Finnish tango (suomalainen tango), or FINtango, music is an established variation of the Argentine tango but whose rhythm follows the Ballroom tango. It was one of the most popular music forms for decades in Finland.

== History ==
=== Early history ===
Brought to Europe in the 1910s, and to Finland itself in 1913, by travelling musicians, Finns began to take up the form and write their own tangos in the 1930s. The first Finnish tango was written by Emil Kauppi in 1914 for a film called Salainen perintömääräys (meaning The Secret Testament). It features a typical Finnish rhythm pattern with habanera.

=== Popularity ===
In the 1920s the tango was danced exclusively by Helsinki’s bohemians. By the 1940s about half of the entries on the popular music charts were occupied by tangos, and the post war period saw tangos spread from a popular urban phenomenon to their enthusiastic adoption by the countryside as well. Finnish tango peaked in the late 1950s and early 1960s.

(Collected lines)
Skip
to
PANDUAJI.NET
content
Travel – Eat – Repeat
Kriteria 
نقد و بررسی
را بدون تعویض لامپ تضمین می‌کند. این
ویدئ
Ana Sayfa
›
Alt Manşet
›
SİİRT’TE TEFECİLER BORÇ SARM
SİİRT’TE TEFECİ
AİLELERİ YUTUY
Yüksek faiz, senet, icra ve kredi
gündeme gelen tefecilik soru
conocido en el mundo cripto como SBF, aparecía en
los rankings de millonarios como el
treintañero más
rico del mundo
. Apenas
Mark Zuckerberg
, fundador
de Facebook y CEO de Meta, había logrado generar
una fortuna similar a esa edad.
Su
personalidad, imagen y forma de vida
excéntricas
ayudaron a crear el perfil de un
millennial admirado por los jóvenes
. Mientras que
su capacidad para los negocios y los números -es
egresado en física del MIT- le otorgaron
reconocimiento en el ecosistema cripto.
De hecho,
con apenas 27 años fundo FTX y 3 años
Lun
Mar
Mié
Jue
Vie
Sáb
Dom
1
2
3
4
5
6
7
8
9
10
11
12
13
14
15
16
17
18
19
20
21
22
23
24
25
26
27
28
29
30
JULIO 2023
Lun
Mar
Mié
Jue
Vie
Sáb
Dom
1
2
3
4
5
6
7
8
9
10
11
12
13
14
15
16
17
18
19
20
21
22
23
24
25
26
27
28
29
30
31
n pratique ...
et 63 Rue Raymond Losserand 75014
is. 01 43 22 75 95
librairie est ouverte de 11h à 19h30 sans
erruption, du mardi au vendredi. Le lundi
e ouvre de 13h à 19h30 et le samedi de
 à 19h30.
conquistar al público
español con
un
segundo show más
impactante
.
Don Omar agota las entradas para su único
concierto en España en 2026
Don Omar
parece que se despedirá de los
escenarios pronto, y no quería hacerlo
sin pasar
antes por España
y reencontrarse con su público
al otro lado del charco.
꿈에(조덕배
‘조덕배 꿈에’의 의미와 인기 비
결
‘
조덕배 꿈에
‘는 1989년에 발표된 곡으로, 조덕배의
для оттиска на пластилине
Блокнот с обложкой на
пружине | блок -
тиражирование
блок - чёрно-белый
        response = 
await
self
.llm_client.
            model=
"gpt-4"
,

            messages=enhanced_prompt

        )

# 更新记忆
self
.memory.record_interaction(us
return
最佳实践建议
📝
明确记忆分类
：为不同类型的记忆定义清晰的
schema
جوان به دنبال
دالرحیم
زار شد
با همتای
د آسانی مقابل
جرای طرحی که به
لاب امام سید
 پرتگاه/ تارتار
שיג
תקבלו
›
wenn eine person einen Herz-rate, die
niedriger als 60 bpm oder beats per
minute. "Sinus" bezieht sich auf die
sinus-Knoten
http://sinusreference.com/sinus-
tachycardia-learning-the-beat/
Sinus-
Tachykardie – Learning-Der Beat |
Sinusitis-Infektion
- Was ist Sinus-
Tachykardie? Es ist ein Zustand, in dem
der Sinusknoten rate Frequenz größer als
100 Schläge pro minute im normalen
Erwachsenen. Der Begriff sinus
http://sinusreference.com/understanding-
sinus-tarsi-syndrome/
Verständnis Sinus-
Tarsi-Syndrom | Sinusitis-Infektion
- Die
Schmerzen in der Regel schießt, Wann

What this task involves :: Quote the text on Finnish tango word for word, everything from "Finnish tango (suomalainen" down to "pattern with habanera.".

Answer to this exercise ::
Finnish tango (suomalainen tango), or FINtango, music is an established variation of the Argentine tango but whose rhythm follows the Ballroom tango. It was one of the most popular music forms for decades in Finland.

== History ==
=== Early history ===
Brought to Europe in the 1910s, and to Finland itself in 1913, by travelling musicians, Finns began to take up the form and write their own tangos in the 1930s. The first Finnish tango was written by Emil Kauppi in 1914 for a film called Salainen perintömääräys (meaning The Secret Testament). It features a typical Finnish rhythm pattern with habanera.